Prompt
Reproduce the records exactly, but not the pictures.

Input data
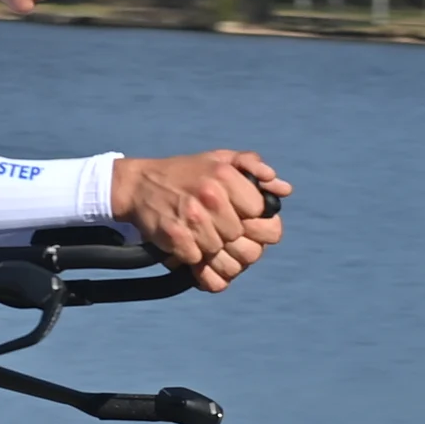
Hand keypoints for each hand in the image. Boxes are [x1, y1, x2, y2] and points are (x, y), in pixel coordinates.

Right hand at [108, 151, 290, 291]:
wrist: (139, 185)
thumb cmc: (186, 173)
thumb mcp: (219, 159)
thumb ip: (254, 167)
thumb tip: (285, 189)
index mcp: (226, 175)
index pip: (262, 215)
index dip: (253, 220)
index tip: (241, 217)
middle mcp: (211, 196)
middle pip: (245, 242)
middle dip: (234, 242)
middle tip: (221, 233)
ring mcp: (193, 219)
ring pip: (222, 256)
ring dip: (214, 253)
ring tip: (204, 239)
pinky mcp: (176, 238)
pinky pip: (199, 263)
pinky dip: (194, 260)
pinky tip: (189, 244)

Finished task
Hand keypoints for each hand in the image. Boxes are [x1, y1, x2, y2] and points are (x, y), in pixel coordinates.

Right hand at [108, 151, 290, 291]:
wrist: (139, 185)
thumb cmc: (186, 173)
thumb mcp: (219, 159)
thumb ip: (254, 167)
thumb tip: (285, 189)
index mcp: (226, 175)
index pip: (262, 215)
index dip: (253, 220)
index tip: (241, 217)
middle mcp: (211, 196)
middle pip: (245, 242)
middle dip: (234, 242)
middle tip: (221, 233)
ring mcp: (193, 219)
ring pip: (222, 256)
ring dip: (214, 253)
ring tip: (204, 239)
pinky mcp: (176, 238)
pinky pip: (199, 263)
pinky dip: (194, 260)
pinky tip: (189, 244)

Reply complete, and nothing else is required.